- TASK DIRECTIONS: Extract, unchanged, everything from the line containing "order: Odonata" down to the final line of the items below, including both of those lines.

--

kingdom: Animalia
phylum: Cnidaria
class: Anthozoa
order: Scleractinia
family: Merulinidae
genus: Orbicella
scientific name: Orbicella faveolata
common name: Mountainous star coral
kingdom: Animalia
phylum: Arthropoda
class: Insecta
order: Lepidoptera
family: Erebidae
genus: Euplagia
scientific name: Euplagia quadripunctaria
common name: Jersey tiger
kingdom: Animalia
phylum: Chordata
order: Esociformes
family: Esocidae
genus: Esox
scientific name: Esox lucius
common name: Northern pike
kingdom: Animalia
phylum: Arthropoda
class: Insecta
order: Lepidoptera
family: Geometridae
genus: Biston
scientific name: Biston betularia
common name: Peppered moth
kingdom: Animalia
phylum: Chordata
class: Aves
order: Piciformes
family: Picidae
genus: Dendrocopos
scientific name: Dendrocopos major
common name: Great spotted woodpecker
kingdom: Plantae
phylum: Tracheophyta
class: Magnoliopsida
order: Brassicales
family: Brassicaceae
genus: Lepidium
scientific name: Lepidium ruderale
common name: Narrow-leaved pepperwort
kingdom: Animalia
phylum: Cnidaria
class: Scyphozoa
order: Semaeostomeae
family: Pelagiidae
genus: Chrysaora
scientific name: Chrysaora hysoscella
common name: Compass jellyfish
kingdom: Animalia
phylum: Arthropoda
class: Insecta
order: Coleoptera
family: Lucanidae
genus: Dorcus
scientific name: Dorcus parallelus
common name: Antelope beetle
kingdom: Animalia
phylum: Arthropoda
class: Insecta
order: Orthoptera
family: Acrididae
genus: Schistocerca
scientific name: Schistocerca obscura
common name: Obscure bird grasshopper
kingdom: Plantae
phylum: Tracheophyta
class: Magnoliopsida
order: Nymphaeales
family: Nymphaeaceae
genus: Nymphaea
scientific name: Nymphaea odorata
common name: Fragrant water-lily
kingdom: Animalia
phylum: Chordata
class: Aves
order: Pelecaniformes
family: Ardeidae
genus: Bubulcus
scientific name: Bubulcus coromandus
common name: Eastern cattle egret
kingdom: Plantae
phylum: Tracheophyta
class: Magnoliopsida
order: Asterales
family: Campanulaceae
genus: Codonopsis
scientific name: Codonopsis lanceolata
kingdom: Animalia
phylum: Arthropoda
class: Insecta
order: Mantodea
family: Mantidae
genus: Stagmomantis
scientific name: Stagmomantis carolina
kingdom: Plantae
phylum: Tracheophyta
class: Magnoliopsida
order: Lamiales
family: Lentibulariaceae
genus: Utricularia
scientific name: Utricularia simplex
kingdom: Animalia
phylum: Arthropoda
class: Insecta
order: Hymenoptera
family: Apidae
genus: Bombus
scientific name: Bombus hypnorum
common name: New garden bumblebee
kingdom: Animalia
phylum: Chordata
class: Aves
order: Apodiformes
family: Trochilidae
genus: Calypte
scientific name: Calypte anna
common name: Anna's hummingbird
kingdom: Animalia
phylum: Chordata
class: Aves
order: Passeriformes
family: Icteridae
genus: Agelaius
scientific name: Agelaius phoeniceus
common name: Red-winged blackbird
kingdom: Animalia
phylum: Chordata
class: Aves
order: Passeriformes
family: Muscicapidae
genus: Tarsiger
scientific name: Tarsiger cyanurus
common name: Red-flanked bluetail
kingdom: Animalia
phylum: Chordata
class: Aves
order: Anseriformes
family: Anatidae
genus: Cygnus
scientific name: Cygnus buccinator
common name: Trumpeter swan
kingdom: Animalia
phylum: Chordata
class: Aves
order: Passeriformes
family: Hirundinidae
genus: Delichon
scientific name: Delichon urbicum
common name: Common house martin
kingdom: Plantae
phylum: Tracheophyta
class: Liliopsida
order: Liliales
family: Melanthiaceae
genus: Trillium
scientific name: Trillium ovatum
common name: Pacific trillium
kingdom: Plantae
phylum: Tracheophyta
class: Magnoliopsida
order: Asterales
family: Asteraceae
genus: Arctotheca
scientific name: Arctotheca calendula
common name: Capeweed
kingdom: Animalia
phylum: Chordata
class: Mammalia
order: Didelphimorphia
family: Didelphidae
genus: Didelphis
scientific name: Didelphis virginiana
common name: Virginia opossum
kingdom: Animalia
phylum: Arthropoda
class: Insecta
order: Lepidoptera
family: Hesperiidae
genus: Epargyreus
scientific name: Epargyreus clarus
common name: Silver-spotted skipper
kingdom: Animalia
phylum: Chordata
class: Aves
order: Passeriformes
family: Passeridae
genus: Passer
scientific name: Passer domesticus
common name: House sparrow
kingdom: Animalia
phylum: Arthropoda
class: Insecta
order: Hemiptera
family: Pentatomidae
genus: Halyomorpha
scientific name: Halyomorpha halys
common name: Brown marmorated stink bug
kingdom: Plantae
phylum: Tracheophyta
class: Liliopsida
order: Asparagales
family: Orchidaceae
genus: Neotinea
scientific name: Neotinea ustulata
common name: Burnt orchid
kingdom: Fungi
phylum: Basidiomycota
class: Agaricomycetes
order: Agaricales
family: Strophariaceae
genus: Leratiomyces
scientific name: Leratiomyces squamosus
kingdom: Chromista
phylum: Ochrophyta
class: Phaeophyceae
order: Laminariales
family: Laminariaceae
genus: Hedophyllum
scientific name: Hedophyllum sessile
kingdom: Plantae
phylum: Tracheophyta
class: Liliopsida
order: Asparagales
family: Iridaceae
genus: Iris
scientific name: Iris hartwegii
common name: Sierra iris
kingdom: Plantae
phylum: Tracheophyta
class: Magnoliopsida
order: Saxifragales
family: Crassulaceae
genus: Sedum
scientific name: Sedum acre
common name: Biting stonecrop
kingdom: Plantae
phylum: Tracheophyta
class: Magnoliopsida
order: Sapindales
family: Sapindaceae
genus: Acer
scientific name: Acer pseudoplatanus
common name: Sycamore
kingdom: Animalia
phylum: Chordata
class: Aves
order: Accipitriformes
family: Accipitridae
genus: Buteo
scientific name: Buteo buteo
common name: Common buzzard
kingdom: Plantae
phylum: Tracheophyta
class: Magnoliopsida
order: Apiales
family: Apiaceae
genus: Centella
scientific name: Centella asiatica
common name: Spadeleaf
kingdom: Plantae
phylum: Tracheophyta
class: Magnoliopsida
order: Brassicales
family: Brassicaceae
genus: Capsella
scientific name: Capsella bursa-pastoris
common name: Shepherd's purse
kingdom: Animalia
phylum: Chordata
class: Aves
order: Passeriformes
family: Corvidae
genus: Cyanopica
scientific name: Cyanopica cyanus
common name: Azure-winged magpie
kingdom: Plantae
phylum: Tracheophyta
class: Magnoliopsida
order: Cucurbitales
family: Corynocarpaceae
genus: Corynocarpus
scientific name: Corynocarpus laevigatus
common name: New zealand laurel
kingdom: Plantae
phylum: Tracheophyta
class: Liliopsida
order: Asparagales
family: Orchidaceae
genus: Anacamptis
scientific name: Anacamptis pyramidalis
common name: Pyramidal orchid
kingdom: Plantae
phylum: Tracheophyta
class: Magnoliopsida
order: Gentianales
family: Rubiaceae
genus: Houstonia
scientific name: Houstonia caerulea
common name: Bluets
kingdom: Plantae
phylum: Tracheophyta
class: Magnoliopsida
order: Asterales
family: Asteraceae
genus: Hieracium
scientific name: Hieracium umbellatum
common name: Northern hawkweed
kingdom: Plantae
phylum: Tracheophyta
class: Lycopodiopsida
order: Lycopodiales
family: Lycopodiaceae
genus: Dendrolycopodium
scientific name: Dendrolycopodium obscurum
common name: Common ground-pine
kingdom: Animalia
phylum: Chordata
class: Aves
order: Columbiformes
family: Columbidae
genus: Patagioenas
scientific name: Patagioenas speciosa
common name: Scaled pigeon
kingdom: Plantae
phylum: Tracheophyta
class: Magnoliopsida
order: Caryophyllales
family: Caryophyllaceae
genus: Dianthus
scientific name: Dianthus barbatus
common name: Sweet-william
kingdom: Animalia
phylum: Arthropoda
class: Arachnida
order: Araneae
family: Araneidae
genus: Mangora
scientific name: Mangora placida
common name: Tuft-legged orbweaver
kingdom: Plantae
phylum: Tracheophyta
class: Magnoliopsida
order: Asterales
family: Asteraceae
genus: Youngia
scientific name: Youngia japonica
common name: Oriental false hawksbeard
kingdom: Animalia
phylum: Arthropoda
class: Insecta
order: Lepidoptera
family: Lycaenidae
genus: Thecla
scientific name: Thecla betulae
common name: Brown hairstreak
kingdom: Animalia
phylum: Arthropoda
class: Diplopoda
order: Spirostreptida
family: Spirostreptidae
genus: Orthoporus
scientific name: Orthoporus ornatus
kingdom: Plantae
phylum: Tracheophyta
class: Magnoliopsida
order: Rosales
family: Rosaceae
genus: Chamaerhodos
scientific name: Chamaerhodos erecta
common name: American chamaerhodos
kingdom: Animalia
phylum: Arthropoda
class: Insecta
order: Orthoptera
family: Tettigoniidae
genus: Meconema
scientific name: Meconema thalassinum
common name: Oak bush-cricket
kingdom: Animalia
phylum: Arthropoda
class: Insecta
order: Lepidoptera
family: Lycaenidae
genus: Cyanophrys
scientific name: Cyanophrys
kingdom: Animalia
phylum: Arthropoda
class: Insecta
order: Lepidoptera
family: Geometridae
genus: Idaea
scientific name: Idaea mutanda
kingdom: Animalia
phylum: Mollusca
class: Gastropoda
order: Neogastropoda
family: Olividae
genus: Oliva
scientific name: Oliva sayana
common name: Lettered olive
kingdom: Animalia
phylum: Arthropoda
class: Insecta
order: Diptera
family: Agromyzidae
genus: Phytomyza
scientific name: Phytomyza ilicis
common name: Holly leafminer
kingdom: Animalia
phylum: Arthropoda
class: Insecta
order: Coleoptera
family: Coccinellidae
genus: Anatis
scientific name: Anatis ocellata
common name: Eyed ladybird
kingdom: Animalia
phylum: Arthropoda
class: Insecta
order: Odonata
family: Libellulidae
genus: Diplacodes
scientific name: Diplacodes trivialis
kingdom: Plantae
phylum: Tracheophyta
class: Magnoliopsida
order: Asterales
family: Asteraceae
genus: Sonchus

--

- THE RESPONSE:
order: Odonata
family: Libellulidae
genus: Diplacodes
scientific name: Diplacodes trivialis
kingdom: Plantae
phylum: Tracheophyta
class: Magnoliopsida
order: Asterales
family: Asteraceae
genus: Sonchus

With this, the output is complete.